### Exercise objective
Check every line of the entries for the string "польські" and return the ones that contain it.

Records from a dataset:
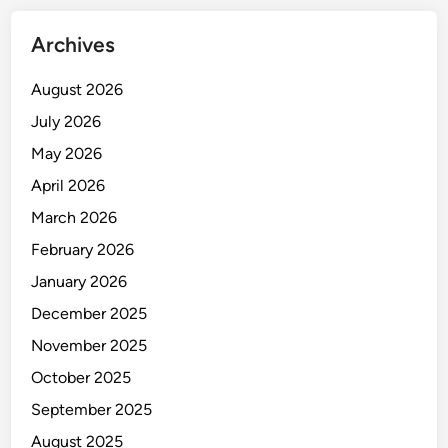
m
a
Archives
i
n
August 2026
July 2026
May 2026
April 2026
March 2026
February 2026
January 2026
December 2025
November 2025
October 2025
September 2025
August 2025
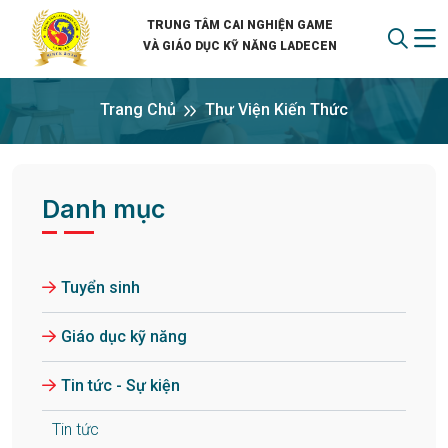
TRUNG TÂM CAI NGHIỆN GAME
VÀ GIÁO DỤC KỸ NĂNG LADECEN
Trang Chủ
Thư Viện Kiến Thức
Danh mục
Tuyển sinh
Giáo dục kỹ năng
Tin tức - Sự kiện
Tin tức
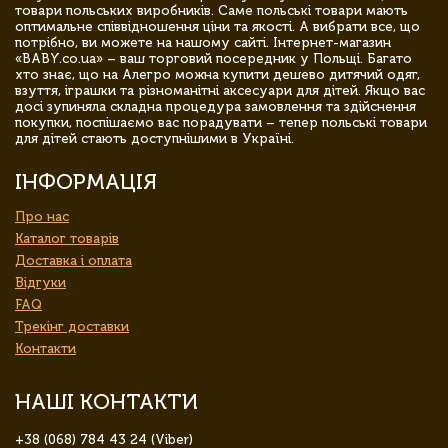
товари польських виробників. Саме польські товари мають
оптимальне співвідношення ціни та якості. А вибрати все, що
потрібно, ви можете на нашому сайті. Інтернет-магазин
«BABY.co.ua» – ваш торговий посередник у Польщі. Багато
хто знає, що на Алегро можна купити дешево дитячий одяг,
взуття, іграшки та різноманітні аксесуари для дітей. Якщо вас
досі зупиняла складна процедура замовлення та здійснення
покупки, поспішаємо вас порадувати – тепер польські товари
для дітей стають доступнішими в Україні.
ІНФОРМАЦІЯ
Про нас
Каталог товарів
Доставка і оплата
Відгуки
FAQ
Трекінг доставки
Контакти
НАШІ КОНТАКТИ
+38 (068) 784 43 24 (Viber)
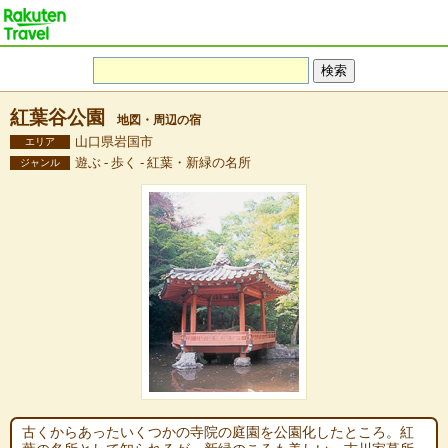
紅葉谷公園
地図・周辺の宿
山口県岩国市
エリア
遊ぶ - 歩く - 紅葉・新緑の名所
ジャンル
古くからあったいくつかの寺院の庭園を公園化したところ。紅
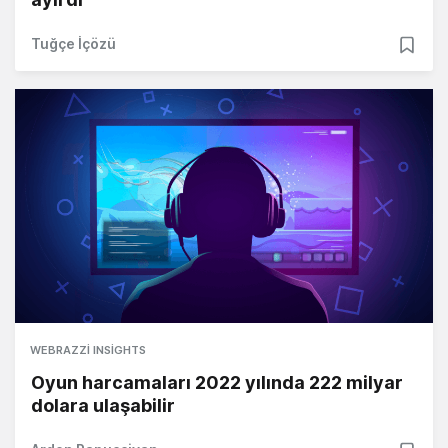
Tuğçe İçözü
WEBRAZZI INSIGHTS
Oyun harcamaları 2022 yılında 222 milyar
dolara ulaşabilir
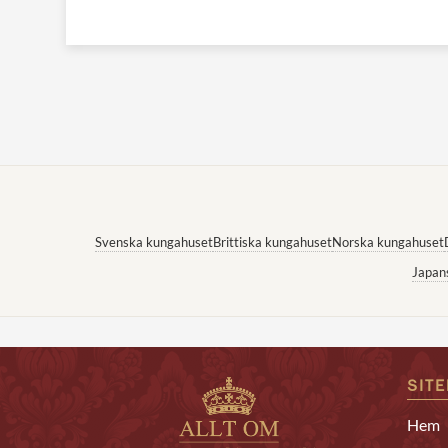
Svenska kungahuset
Brittiska kungahuset
Norska kungahuset
Japan
SIT
Hem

### Finished exercise
товари польських виробників. Саме польські товари мають
покупки, поспішаємо вас порадувати – тепер польські товари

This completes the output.